After offline construction is complete, users can query the system from the top to send SQL for query analysis.

Kyin provides various rest apis, JDBC/ODBC interfaces.

No matter which interface it enters from, the SQL ends up in the Rest service layer and is handed over to the query engine for processing.

It is important to note here that SQL statements are written based on the relational model of the data source, not Cube.

Kylin was deliberately designed to shield query users from the concept of Cube. Analysts only need to understand simple relational models to use Kylin, there is no additional barrier to learning, and traditional SQL applications are easy to migrate.

The query engine parses the SQL, generates a logical execution plan based on relational tables, translates it into a physical execution plan based on Cube, and queries the resulting Cube for results.

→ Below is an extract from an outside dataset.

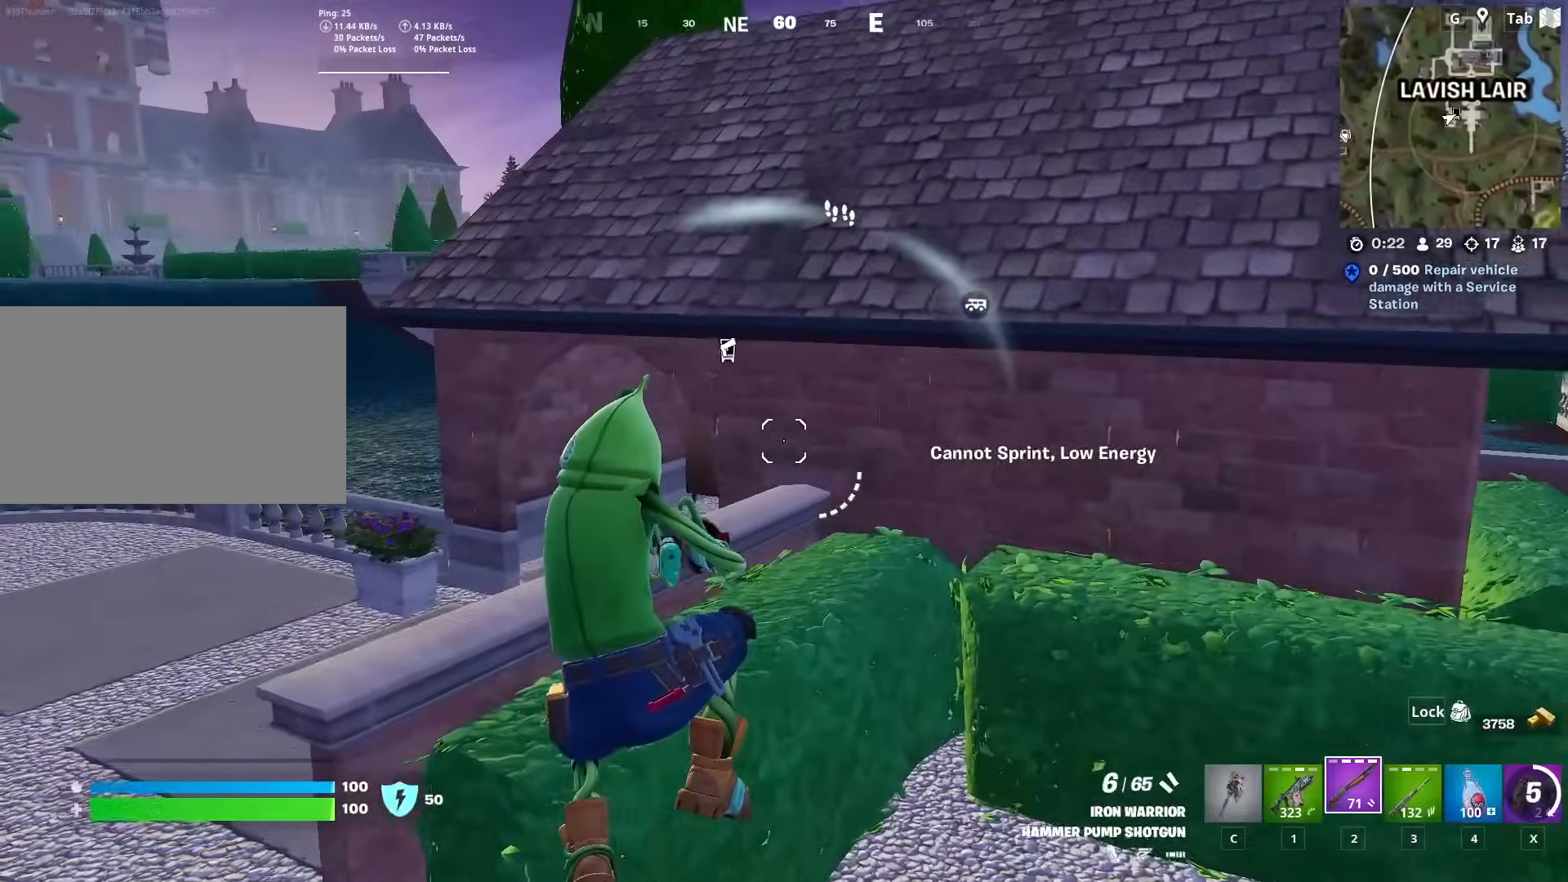
{"keys": ["a", "space"], "mouse": [], "mouse_move": "still", "events": [[84, "a", "down"], [401, "space", "down"], [451, "w", "up"]]}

The entire process does not access the original data source.

Extensible architecture for Apache Kylin version 1.5

Version 1.5 of Apache Kylin introduces the concept of “extensible architecture”.

Extensibility means that Kylin can extend and replace any of the three modules it relies on.

Kylin’s three dependency modules are the data source, build engine, and storage engine.

At the beginning of the design, as a member of the Hadoop family, these three were Hive, MapReduce, and HBase.

But with the promotion and use of in-depth, gradually some users found that they are inadequate.

For example, real-time analytics might want to import data from Kafka rather than Hive, and Spark’s rapid rise has forced us to consider replacing MapReduce with Spark in order to dramatically speed up Cube builds, and HBase, It may not be as readable as Cassandra or Kudu, for example.

As you can see, the question of whether one technology can be replaced with another has become a common one.

Therefore, the system architecture of Kylin version 1.5 was reconstructed to abstract the three dependencies of data source, build engine and storage engine into interfaces.

Deep users can do secondary development according to their needs, replacing one or more of them with a more suitable technology.